#### WORK ITEM
Within the data that follows, set down exactly the lines from the one containing "left hip: (1192, 764)" through the one containing "left shoulder: (930, 416)", both ends included.

#### DATA UNDER STUDY
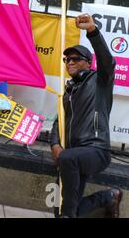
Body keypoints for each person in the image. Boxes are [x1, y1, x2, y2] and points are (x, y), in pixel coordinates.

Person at [50, 14, 123, 218]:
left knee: (67, 211)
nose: (70, 62)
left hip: (95, 150)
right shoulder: (69, 92)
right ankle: (108, 198)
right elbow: (59, 122)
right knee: (61, 210)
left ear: (88, 63)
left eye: (75, 59)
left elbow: (107, 61)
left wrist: (92, 31)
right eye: (67, 59)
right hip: (72, 156)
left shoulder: (100, 81)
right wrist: (55, 144)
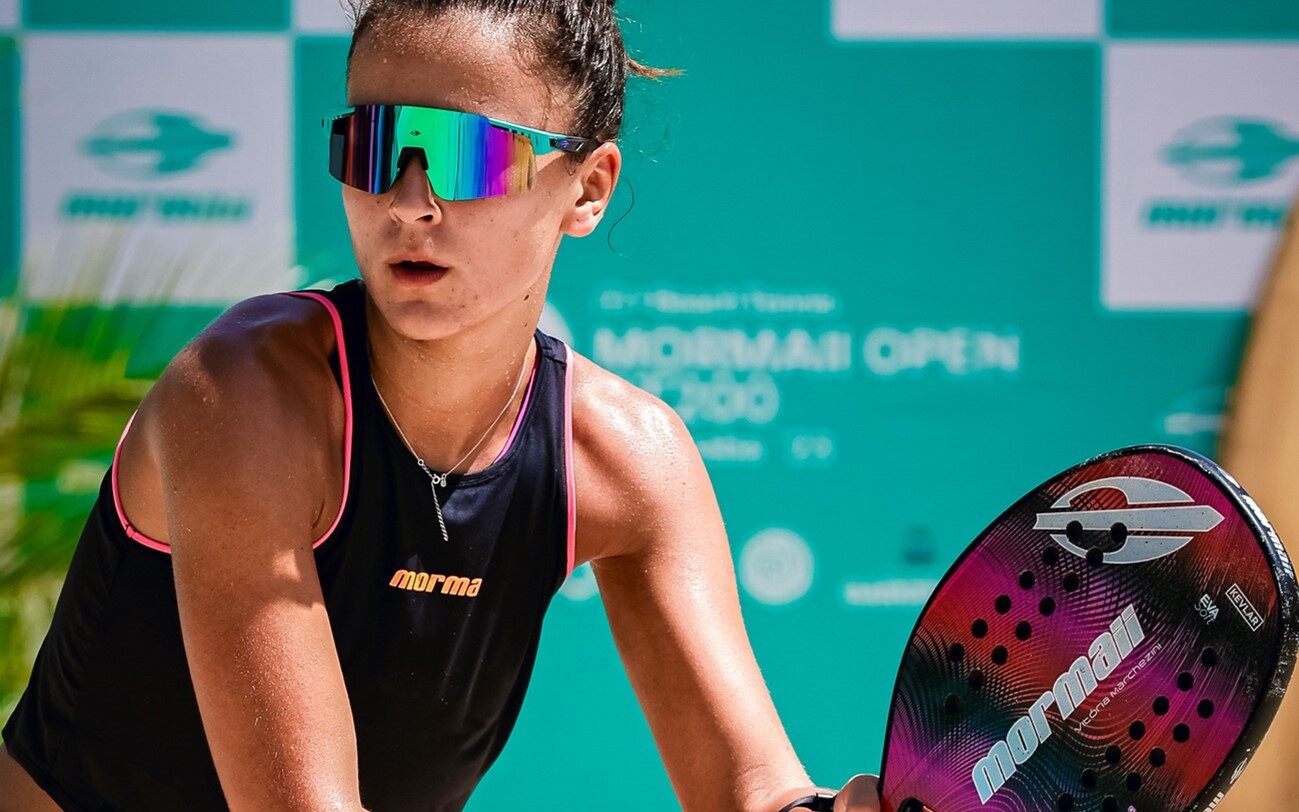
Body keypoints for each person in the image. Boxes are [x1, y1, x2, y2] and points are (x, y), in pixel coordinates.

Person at [0, 1, 881, 809]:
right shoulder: (240, 395)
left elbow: (753, 788)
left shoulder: (628, 458)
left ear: (587, 187)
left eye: (468, 155)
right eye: (373, 147)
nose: (410, 201)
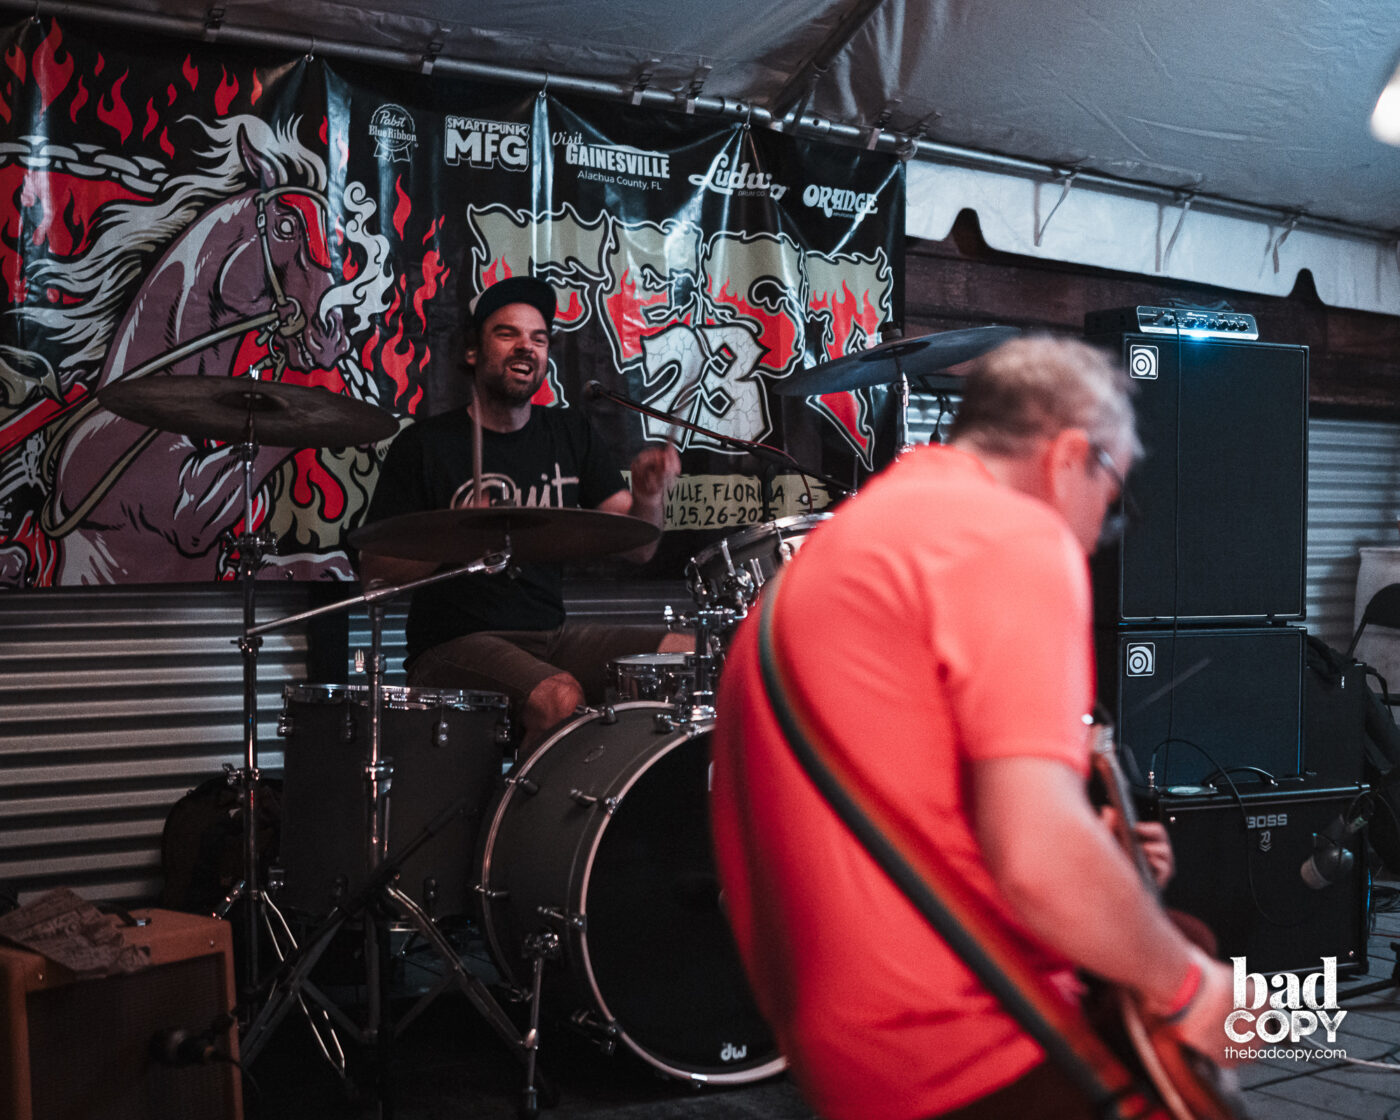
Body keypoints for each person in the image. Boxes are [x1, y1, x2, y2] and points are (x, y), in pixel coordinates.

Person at [709, 335, 1238, 1120]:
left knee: (1176, 928)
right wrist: (1197, 992)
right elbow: (1039, 858)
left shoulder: (830, 557)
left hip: (845, 1059)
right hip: (973, 1047)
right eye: (1113, 497)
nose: (1097, 533)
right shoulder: (1009, 534)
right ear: (1070, 457)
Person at [360, 274, 685, 745]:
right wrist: (457, 536)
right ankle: (524, 798)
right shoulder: (425, 445)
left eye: (538, 338)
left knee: (689, 654)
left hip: (552, 636)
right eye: (507, 333)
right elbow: (375, 573)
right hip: (453, 645)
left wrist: (649, 497)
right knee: (559, 697)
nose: (526, 347)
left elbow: (639, 548)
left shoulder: (569, 433)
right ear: (473, 352)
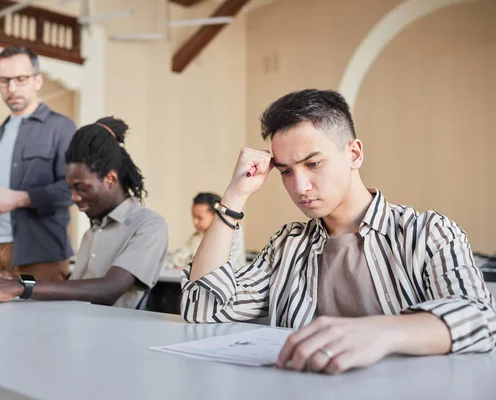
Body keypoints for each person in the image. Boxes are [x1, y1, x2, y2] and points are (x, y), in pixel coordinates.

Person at [181, 89, 496, 374]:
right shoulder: (287, 245)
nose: (299, 186)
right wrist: (235, 195)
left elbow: (481, 319)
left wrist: (380, 332)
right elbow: (202, 308)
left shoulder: (427, 232)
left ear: (354, 154)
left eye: (313, 164)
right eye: (287, 172)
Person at [0, 117, 168, 307]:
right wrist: (12, 281)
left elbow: (109, 290)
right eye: (71, 189)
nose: (74, 198)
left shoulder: (148, 224)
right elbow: (73, 288)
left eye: (81, 188)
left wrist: (21, 287)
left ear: (110, 179)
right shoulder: (94, 230)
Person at [0, 46, 76, 282]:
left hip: (41, 253)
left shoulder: (61, 128)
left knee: (39, 319)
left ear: (37, 81)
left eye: (20, 79)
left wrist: (21, 198)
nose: (11, 89)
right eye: (4, 81)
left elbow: (72, 190)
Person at [165, 192, 246, 270]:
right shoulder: (200, 234)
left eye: (199, 218)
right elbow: (177, 259)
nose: (194, 222)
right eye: (193, 216)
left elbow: (221, 265)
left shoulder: (233, 231)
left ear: (216, 215)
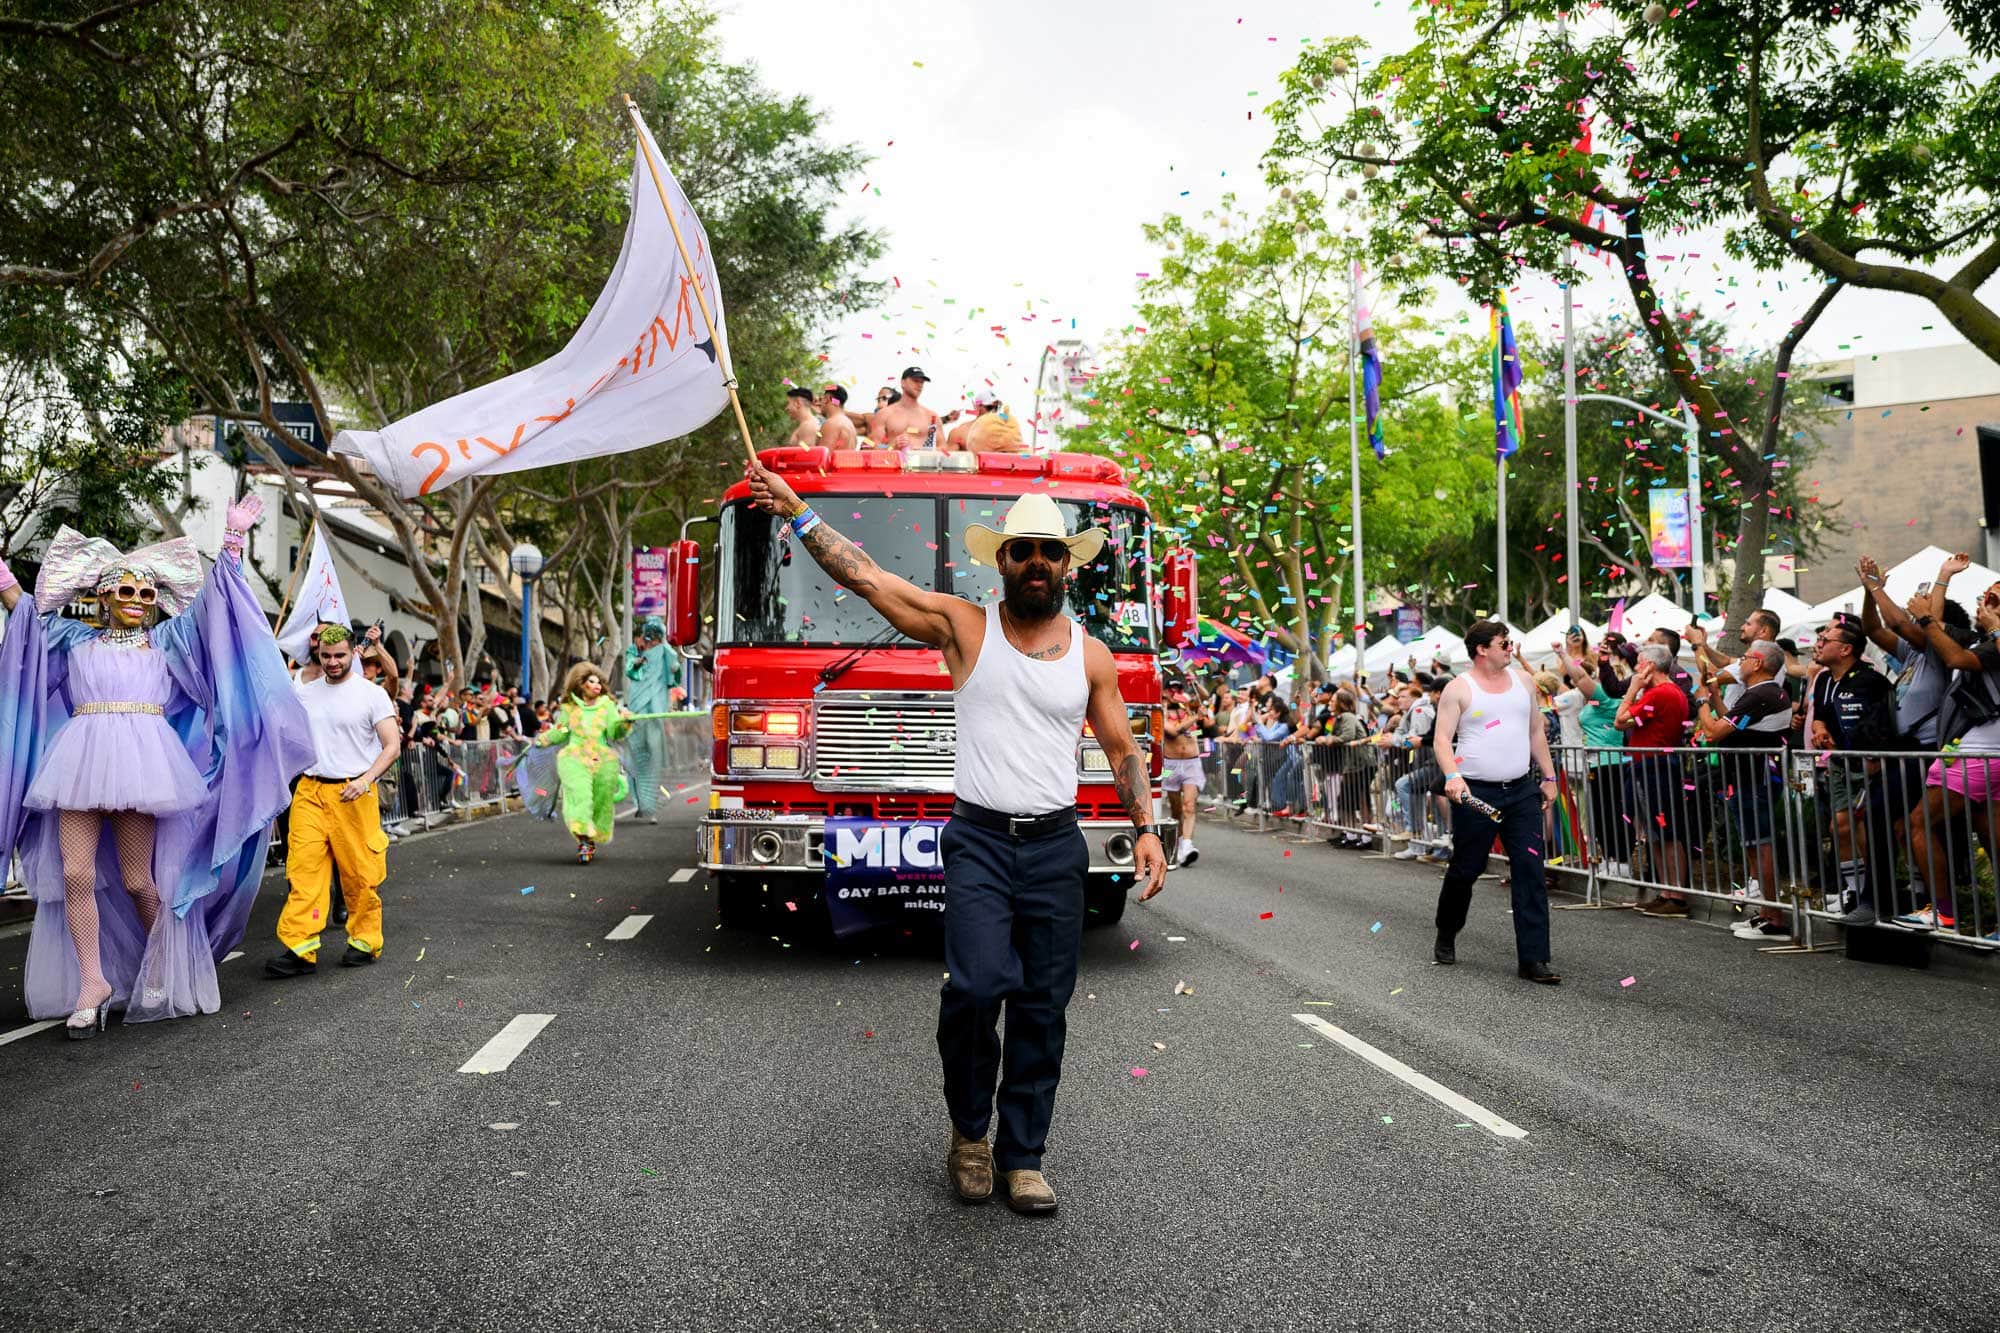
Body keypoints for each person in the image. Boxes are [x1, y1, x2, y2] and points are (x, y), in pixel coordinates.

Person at [745, 458, 1165, 1217]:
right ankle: (970, 1135)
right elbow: (870, 577)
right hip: (977, 841)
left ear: (1068, 565)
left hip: (1055, 847)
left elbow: (1123, 749)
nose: (1036, 562)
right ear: (1001, 561)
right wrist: (797, 510)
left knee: (1044, 1004)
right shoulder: (964, 628)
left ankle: (1023, 1156)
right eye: (1021, 550)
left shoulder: (1093, 656)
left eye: (1049, 551)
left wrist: (1146, 827)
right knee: (975, 988)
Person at [0, 502, 313, 1034]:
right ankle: (93, 981)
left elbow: (218, 608)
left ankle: (163, 963)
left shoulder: (168, 642)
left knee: (137, 879)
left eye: (147, 594)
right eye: (126, 591)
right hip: (79, 762)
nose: (138, 602)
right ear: (102, 595)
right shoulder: (73, 641)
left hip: (144, 766)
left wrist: (233, 537)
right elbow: (24, 614)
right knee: (76, 873)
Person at [265, 625, 401, 978]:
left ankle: (365, 939)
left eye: (340, 655)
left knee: (358, 875)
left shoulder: (372, 695)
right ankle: (300, 946)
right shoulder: (306, 694)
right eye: (326, 656)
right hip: (310, 791)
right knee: (304, 871)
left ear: (354, 652)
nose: (333, 662)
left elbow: (392, 746)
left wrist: (365, 780)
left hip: (353, 795)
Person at [1430, 621, 1562, 984]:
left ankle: (1534, 959)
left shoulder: (1523, 682)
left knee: (1530, 871)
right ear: (1481, 649)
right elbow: (1442, 740)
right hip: (1475, 793)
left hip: (1520, 791)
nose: (1510, 647)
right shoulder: (1459, 689)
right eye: (1504, 643)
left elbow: (1536, 731)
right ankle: (1447, 930)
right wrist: (1453, 777)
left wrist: (1549, 778)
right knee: (1466, 869)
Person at [1855, 554, 1974, 923]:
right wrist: (1867, 594)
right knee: (1892, 823)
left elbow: (1901, 622)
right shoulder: (1912, 654)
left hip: (1922, 753)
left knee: (1888, 818)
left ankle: (1877, 901)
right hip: (1903, 750)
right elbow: (1874, 630)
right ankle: (1911, 898)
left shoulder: (1937, 652)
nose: (1914, 609)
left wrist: (1876, 586)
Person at [1896, 553, 2000, 931]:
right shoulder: (1985, 640)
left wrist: (1924, 617)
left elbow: (1956, 658)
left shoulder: (1995, 644)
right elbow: (1936, 628)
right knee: (1992, 837)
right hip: (1983, 750)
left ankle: (1943, 912)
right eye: (1985, 596)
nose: (1984, 603)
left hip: (1981, 749)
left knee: (1919, 823)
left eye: (1994, 600)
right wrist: (1944, 576)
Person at [1692, 640, 1793, 938]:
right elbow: (1732, 723)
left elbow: (1713, 732)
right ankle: (1765, 912)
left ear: (1758, 663)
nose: (1740, 662)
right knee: (1752, 844)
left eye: (1746, 657)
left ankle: (1774, 917)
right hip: (1747, 776)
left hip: (1756, 777)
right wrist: (1713, 695)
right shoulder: (1759, 694)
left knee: (1760, 844)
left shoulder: (1762, 694)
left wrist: (1702, 701)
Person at [1804, 613, 1899, 921]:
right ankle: (1853, 890)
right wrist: (1820, 729)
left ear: (1845, 649)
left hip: (1868, 766)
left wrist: (1875, 757)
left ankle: (1875, 891)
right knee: (1838, 827)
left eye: (1825, 641)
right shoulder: (1825, 679)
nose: (1819, 645)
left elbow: (1886, 719)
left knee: (1861, 827)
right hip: (1838, 763)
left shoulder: (1871, 680)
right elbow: (1821, 713)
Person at [1617, 644, 1693, 913]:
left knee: (1666, 831)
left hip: (1655, 765)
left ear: (1650, 665)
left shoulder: (1661, 693)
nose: (1636, 669)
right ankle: (1666, 891)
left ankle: (1677, 895)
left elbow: (1620, 720)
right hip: (1650, 763)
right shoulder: (1660, 692)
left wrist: (1632, 689)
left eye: (1639, 663)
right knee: (1656, 832)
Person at [530, 663, 631, 863]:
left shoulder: (608, 706)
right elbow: (563, 730)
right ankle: (583, 838)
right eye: (591, 681)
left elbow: (613, 732)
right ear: (581, 684)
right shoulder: (569, 708)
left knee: (601, 800)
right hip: (574, 758)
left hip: (602, 759)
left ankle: (592, 837)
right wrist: (544, 739)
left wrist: (625, 723)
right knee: (579, 794)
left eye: (599, 682)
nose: (597, 686)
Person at [622, 616, 680, 823]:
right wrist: (638, 660)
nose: (652, 641)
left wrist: (673, 664)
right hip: (637, 709)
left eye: (657, 637)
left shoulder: (665, 652)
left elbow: (674, 667)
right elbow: (630, 668)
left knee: (653, 756)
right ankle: (639, 803)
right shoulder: (633, 651)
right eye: (649, 636)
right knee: (635, 756)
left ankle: (649, 806)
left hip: (655, 711)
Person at [1160, 688, 1203, 866]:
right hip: (1170, 766)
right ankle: (1177, 844)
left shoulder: (1188, 710)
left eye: (1173, 693)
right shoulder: (1159, 713)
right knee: (1176, 810)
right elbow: (1173, 731)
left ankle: (1187, 845)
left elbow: (1207, 717)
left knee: (1189, 806)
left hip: (1192, 764)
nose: (1170, 697)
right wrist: (1195, 717)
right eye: (1166, 695)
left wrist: (1199, 713)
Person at [867, 366, 941, 450]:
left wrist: (920, 448)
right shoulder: (884, 414)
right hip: (894, 461)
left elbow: (944, 447)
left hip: (921, 462)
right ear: (903, 383)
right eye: (915, 381)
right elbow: (873, 445)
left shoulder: (930, 416)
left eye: (922, 382)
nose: (919, 385)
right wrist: (892, 447)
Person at [946, 393, 1027, 454]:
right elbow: (949, 460)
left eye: (996, 408)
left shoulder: (1006, 427)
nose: (993, 411)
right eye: (989, 407)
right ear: (977, 406)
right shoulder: (960, 432)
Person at [817, 384, 860, 450]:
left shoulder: (831, 423)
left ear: (827, 398)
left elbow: (823, 457)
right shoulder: (850, 426)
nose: (819, 404)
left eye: (821, 399)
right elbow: (836, 402)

#### ANSWER BOX
left hip: (1192, 764)
nose: (1170, 697)
right wrist: (1195, 717)
right eye: (1166, 695)
left wrist: (1199, 713)
Person at [867, 366, 941, 450]:
left wrist: (920, 448)
right shoulder: (884, 414)
right hip: (894, 461)
left elbow: (944, 447)
left hip: (921, 462)
right ear: (903, 383)
right eye: (915, 381)
right elbow: (873, 445)
left shoulder: (930, 416)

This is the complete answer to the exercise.